As I have discussed throughout my thesis, deciding which methods to use for various tasks is a crucial part of scRNA-seq analysis. Currently these decisions are largely made based on the analyst’s experience and intuition, what is common practice and how easy tools are to install and use. Benchmarking and comparison studies are vital for helping to understand which tools are effective, but they can be difficult and time consuming to perform. For some analysis tasks, such as differential expression testing, there are established evaluation metrics that can be used, but for others, such as ordering of cells or integration of datasets, it is less clear how to measure performance. Developing new metrics is vital for informative comparisons. As more benchmarking studies are performed, I hope the field crystallises around an established set of methods for common tasks and energy can be redirected towards alternative approaches, performing complex and novel analyses and improving the quality, usability and efficiency of existing tools.

Even when scRNA-seq analysis methods are reliable and effective, interpreting their results can be difficult and requires the input of a domain expert. Often there is a somewhat circular process where established knowledge is used to evaluate results from what is supposed to be an unsupervised process. To some degree this is the result of the novelty of the field and a reluctance to trust unfamiliar methods, but it is also true that we are looking at biology at a new resolution and this is challenging our current understanding. Large scale profiling projects such as the Human Cell Atlas will make interpretation easier by providing a reference to test against. When it is easier to assign identities to cells, it will become more practical to perform designed experiments such as studies that investigate the effect of a drug in a target cell type in a particular tissue. This has already begun to happen as exploratory analyses have been completed on many tissues. However, building these reference atlases is an extremely difficult task that will take many years and a well-coordinated global effort. Developing methods that best make use of these references will also require significant research but that is an effort that is already underway.

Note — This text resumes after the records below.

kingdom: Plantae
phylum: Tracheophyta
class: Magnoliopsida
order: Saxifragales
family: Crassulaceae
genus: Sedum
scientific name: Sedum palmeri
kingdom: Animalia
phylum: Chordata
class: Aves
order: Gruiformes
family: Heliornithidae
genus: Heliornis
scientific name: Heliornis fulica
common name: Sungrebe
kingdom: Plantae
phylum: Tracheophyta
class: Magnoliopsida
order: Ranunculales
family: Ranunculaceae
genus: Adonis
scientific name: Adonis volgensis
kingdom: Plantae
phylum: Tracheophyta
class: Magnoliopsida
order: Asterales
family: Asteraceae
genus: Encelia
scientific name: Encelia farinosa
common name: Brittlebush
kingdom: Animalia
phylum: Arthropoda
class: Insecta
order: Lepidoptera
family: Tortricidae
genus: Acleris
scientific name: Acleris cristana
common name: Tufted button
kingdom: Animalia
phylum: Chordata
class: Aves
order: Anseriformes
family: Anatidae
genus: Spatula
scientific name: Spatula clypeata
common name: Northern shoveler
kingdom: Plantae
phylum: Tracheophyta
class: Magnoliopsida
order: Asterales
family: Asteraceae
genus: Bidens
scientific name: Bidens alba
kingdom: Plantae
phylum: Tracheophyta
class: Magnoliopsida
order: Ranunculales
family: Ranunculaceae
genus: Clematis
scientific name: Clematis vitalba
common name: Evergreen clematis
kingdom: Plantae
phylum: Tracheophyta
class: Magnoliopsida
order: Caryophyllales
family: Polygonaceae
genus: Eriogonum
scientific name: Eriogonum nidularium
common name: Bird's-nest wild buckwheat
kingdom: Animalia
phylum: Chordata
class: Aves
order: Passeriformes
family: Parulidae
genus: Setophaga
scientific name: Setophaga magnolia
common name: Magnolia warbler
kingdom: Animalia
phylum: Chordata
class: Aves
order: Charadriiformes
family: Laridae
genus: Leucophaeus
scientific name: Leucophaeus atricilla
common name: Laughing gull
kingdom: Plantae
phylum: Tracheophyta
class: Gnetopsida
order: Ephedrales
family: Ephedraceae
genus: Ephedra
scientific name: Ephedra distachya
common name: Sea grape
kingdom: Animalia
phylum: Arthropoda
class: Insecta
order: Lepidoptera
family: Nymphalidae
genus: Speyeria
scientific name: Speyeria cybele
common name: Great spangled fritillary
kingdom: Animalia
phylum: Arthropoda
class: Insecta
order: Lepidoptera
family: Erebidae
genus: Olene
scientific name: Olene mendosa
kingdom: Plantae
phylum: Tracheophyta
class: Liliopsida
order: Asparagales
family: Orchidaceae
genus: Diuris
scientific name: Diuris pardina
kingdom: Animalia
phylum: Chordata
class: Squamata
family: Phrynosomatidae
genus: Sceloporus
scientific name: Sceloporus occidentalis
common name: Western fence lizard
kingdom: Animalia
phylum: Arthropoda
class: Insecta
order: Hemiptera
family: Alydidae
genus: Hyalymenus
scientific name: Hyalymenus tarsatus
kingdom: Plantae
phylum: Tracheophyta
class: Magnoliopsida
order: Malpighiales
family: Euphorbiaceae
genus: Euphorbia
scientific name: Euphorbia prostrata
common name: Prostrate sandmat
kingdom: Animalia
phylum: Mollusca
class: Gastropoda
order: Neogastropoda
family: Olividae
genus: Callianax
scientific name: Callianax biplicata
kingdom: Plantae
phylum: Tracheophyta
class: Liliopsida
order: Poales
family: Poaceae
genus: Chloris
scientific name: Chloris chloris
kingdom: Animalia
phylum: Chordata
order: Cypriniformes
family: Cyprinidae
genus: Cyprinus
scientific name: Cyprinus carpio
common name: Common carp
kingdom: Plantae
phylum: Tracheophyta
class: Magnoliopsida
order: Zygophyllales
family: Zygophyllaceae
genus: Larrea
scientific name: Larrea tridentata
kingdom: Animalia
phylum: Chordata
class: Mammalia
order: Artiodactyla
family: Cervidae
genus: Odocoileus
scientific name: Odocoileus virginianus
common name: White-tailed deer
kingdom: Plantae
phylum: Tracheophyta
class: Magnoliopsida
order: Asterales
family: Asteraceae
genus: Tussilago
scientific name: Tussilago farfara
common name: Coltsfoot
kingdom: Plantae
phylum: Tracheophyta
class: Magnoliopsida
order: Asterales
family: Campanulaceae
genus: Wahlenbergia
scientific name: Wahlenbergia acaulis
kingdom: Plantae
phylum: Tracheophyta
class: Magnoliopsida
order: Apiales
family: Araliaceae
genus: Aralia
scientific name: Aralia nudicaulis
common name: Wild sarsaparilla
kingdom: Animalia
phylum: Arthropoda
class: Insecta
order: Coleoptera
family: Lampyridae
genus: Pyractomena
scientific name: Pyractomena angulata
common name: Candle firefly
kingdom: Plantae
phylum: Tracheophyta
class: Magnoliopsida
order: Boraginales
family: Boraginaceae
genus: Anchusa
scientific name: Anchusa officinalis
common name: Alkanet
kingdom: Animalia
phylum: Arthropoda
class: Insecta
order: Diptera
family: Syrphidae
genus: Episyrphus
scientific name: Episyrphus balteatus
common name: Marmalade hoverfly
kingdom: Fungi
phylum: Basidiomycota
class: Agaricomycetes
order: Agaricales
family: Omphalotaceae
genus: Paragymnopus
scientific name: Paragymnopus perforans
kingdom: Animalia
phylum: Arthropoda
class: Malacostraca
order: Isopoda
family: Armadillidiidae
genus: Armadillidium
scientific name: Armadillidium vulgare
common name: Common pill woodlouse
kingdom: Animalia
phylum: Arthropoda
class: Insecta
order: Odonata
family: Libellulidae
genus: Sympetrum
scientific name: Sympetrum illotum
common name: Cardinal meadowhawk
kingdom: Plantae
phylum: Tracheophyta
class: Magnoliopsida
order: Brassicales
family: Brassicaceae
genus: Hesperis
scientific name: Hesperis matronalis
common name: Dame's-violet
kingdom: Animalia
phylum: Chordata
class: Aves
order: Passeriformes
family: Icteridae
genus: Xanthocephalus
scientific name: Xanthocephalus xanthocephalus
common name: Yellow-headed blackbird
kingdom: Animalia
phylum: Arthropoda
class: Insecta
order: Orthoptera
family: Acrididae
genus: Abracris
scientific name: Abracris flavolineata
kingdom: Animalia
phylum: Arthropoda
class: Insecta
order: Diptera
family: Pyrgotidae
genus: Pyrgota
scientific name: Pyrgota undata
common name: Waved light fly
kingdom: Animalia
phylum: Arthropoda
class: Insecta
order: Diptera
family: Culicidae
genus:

Single-cell RNA sequencing is an exciting technology that has opened up a world of possibilities, but we are still at the early stages of working out how best to use it. My contribution to this effort is in building a database that tracks the analysis tools that are available, and developing simulation software that can be used to evaluate methods. As well as deciding which tool to use, analysts need to choose parameters for those they select and I have developed a visualisation that can help choose parameters that change clustering resolution. I have also contributed to the biological literature by performing the computational analysis in a study that profiled the cell types present in kidney organoids and exploring how the decisions made during this analysis could affect the results and how they are interpreted. Overall I believe I have made a significant contribution to the emerging field of single-cell RNA sequencing data analysis during my PhD.